Il est recommandé de suivre l’Essai de toxicité aiguë sur les embryons (FET) numéro 236^{21 de l’OCDE}. Cependant, des modifications peuvent être apportées pour répondre à des objectifs spécifiques. Les récipients en verre évitent de confondre les variables toxicologiques, telles que le plastique et les plastifiants, et n’adsorbent pas les métaux aussi fortement, ce qui éliminerait les analytes de l’eau des œufs. Pour les composés qui se photodégradent, comme le cisplatine, il peut être bénéfique de mener l’exposition sans cycle de lumière.

Il y a beaucoup de discussions dans la littérature concernant la nécessité de la décection dans les études dose-réponse du poisson-zèbre 25,26,27. Les arguments en faveur de la déséchorionation à 24 hpf suggèrent que le chorion limite la perméabilité des composés, générant ainsi des résultats faussement négatifs ou des courbes dose-réponse augmentées. Bien que ces points aient du mérite, mener des études sans déschorionation peut fournir un aperçu mécaniste. Ces études suggèrent que le cisplatine s’accumule dans le chorion des embryons en raison de son activité alkylante (Figure 2). Les adduits qui en résultent renforcent la structure, ce qui retarde l’éclosion. Cependant, le PMC79 et d’autres médicaments anticancéreux à base de Ru n’ont pas causé ce phénomène²⁷. Bien que de nombreux agents chimiothérapeutiques adoptent leur activité anticancéreuse par alkylation, l’absence d’éclosion retardée après l’exposition au PMC79 indiquait un mécanisme disparate. Les études avec ou sans déchorionation doivent être soigneusement examinées ou menées en parallèle.

La digestion des tissus en aval et l’analyse ICPMS doivent être prises en compte en permanence. Il est suggéré d’éviter d’utiliser des réactifs pouvant causer des interférences isobares et de mettre en œuvre des méthodes alternatives. Les réactifs utilisés au cours des études dose-réponse peuvent avoir un impact ou réagir avec l’acide nitrique et son potentiel oxydant ou contribuer à des interférences isobares. Il a été découvert que la solution saline utilisée pour fabriquer l’eau d’œuf générait des oxydes de strontium (Sr), qui se chevauchaient avec un isotope spécifique de Ru²⁴. Réduire les concentrations de sel ou nettoyer soigneusement les larves peut améliorer ce problème. Pour ces raisons, il est suggéré d’éviter le bleu de méthylène antimicrobien ou l’agent euthanasiant, la tricaïne.
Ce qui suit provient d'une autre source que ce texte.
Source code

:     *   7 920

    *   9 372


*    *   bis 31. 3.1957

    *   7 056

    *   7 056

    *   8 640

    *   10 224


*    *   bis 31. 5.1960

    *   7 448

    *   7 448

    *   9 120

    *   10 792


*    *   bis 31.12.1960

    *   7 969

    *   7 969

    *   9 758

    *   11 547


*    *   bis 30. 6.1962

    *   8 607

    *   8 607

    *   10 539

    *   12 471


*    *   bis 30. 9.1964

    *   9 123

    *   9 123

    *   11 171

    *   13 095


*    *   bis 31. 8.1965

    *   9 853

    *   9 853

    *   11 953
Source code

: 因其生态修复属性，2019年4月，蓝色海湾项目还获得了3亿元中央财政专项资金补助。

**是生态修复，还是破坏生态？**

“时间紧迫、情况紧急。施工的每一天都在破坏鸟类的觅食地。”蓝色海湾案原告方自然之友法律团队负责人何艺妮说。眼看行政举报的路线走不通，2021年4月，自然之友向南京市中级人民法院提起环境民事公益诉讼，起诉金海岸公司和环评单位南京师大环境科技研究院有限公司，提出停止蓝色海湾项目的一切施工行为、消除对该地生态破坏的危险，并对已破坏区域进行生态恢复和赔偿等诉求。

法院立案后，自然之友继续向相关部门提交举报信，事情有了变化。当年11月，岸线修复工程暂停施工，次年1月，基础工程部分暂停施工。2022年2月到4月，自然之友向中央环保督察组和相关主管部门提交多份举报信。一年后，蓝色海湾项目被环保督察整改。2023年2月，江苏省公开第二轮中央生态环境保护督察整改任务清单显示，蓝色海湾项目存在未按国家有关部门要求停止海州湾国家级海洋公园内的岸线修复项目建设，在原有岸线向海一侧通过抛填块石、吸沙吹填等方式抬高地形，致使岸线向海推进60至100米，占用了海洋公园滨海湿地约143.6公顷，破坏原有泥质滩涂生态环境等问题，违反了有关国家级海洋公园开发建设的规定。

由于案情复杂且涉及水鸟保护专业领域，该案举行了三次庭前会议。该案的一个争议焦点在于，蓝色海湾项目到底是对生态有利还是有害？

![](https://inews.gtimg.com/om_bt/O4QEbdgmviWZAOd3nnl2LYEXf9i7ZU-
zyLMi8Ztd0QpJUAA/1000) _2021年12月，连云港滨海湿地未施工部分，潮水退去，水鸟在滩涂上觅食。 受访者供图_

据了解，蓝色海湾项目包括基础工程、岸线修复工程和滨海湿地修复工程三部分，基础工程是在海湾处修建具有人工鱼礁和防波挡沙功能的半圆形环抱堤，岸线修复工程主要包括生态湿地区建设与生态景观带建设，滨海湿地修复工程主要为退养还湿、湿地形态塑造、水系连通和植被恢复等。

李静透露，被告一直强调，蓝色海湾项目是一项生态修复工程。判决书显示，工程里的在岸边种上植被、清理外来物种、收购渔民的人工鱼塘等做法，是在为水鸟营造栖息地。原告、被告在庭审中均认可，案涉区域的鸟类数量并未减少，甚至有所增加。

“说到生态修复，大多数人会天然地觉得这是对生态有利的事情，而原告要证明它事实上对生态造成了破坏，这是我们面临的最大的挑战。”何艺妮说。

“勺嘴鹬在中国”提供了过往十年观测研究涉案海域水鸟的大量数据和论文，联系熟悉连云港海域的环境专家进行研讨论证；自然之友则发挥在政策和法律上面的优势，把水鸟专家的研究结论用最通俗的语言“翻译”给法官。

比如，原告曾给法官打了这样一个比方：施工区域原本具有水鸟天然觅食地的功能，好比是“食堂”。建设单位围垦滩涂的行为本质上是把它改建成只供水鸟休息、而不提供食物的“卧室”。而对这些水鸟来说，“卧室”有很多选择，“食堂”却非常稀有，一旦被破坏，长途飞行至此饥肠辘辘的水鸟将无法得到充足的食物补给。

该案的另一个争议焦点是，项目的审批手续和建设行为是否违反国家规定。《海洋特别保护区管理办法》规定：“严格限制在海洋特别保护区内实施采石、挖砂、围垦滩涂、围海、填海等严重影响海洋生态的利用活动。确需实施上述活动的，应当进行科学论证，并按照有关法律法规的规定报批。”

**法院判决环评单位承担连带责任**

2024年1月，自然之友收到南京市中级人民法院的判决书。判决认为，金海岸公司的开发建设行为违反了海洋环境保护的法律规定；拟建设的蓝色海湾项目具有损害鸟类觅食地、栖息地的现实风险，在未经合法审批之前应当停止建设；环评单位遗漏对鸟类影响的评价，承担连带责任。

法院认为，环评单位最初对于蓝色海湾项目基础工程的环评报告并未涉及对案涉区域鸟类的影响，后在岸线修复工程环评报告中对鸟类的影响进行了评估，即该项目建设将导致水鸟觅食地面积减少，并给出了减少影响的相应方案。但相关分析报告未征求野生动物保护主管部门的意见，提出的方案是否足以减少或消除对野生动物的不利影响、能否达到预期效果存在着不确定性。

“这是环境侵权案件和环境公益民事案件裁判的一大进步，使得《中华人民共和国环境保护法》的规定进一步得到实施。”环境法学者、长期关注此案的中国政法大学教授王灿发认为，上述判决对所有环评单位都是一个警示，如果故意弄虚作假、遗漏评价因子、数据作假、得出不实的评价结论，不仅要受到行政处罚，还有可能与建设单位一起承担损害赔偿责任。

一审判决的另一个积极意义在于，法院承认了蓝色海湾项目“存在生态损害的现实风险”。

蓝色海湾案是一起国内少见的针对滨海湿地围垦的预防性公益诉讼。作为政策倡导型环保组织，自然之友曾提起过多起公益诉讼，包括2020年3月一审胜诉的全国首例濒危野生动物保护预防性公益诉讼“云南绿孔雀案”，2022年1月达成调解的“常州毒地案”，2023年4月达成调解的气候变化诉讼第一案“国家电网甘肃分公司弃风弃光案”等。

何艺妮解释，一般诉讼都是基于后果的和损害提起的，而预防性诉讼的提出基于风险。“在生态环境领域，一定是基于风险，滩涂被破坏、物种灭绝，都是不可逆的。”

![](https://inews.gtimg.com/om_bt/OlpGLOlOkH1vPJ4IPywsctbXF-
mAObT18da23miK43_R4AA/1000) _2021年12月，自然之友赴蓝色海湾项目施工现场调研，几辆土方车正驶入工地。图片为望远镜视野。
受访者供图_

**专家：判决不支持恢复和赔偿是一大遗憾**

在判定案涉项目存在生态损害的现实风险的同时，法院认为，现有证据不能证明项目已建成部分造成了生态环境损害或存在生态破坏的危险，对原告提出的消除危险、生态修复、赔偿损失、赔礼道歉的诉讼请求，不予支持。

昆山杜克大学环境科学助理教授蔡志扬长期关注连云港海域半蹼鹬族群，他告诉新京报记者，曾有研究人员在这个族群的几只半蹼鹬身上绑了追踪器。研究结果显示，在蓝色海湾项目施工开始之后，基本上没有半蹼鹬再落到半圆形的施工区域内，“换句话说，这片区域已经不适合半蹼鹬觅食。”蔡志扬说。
Au lieu de cela, autoclavez et aérez ensuite l’eau de l’œuf pour éliminer les microbes ou euthanasier les larves par refroidissement rapide. Il est important à cette étape d’obtenir des courbes isotopiques standard linéaires avec des interférences isobares minimales pour l’analyte d’intérêt.

Une limitation importante de ce protocole est que les composés organométalliques seront oxydés de telle sorte que seul le métal reste. En tant que tel, les études de métabolisme ne peuvent pas être menées. Bien que le protocole puisse être considéré comme à débit moyen, la partie dose-réponse peut être accélérée à l’aide de systèmes automatiques d’administration de produits chimiques et d’imagerie. Ce protocole est une méthodologie naissante qui peut être modifiée et affinée pour un large éventail de composés métalliques et à base de métaux pour les études pharmaco- et toxicocinétiques.

Il n’y a aucun conflit d’intérêts à divulguer par l’un des auteurs.

Financement : NJAES-Rutgers NJ01201, NIEHS Training Grant T32-ES 007148, NIH-NIEHS P30 ES005022. De plus, Brittany Karas est soutenue par la bourse de formation T32NS115700 du NINDS, NIH. Les auteurs remercient Andreia Valente et la Fondation portugaise pour la science et la technologie (Fundação para a Ciência e Tecnologia, FCT; PTDC/QUI-QIN/28662/2017) pour la fourniture de PMC79.